The answer depends on your unique combination of priorities and needs … Will you A) Standardize your entire system on one EMR platform and purchase all of the associated ‘modules’? And, then implement every single feature the vendor has, from the revenue cycle capability to the infection prevention module? Or, B) Implement various best of breed applications for some of your critical clinical processes (see prevention, infection above) and seek different solutions for the others?
Yet, another approach is a blending of these two concepts: seeking holistic, ‘platform’ solutions and partnerships capable of taking on whole problems or sets of problems.

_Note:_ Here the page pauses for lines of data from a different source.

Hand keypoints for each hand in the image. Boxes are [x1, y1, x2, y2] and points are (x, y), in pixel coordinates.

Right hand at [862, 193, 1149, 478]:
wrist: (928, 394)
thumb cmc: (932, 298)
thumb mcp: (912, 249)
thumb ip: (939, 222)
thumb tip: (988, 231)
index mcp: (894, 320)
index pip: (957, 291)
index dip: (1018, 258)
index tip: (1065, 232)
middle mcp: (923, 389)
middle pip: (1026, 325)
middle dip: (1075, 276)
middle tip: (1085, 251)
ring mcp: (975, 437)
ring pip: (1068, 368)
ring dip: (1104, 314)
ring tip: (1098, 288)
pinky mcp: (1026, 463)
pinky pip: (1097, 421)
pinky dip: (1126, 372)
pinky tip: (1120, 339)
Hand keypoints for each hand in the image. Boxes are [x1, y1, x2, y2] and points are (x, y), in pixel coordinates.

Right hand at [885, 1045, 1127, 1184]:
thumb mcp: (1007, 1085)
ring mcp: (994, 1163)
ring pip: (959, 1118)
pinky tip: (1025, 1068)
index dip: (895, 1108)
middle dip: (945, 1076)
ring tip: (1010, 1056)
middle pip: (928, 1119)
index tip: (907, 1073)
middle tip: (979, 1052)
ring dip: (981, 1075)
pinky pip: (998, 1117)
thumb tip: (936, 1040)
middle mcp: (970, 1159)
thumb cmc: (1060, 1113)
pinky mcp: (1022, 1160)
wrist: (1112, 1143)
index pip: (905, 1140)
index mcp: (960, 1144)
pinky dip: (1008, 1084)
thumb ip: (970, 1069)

In this case, you’re deploying a best of breed solution for your most critical needs as well as more broadly.
For example, at Q-Centrix, we saw clinical data registry management as an area where a more comprehensive approach could solve interface challenges. Through a Universal Registry Solution, we manage the entire registry-encounter lifecycle – from data capture to submission. Furthermore, we bring hospitals’ data into our technology platform and leverage the aforementioned third-party integration, freeing our partners’ IT teams from having to bridge so many system gaps. The result is improved efficiency, money saved, and delivery of the data needed to improve clinical processes.
So, as we say goodbye to 2018, should we be singing: “May interoperability be forgot, and never brought to mind.” Perhaps not quite. More practically, you can leave behind the traditional notion of interoperability as a one-and-done deal and instead acknowledge that it’s an ongoing effort. Then, resolve to talk with your team and vendors about where seamless data exchange and use is most critical among your processes and what degree of standardization across them is necessary to achieve your goals.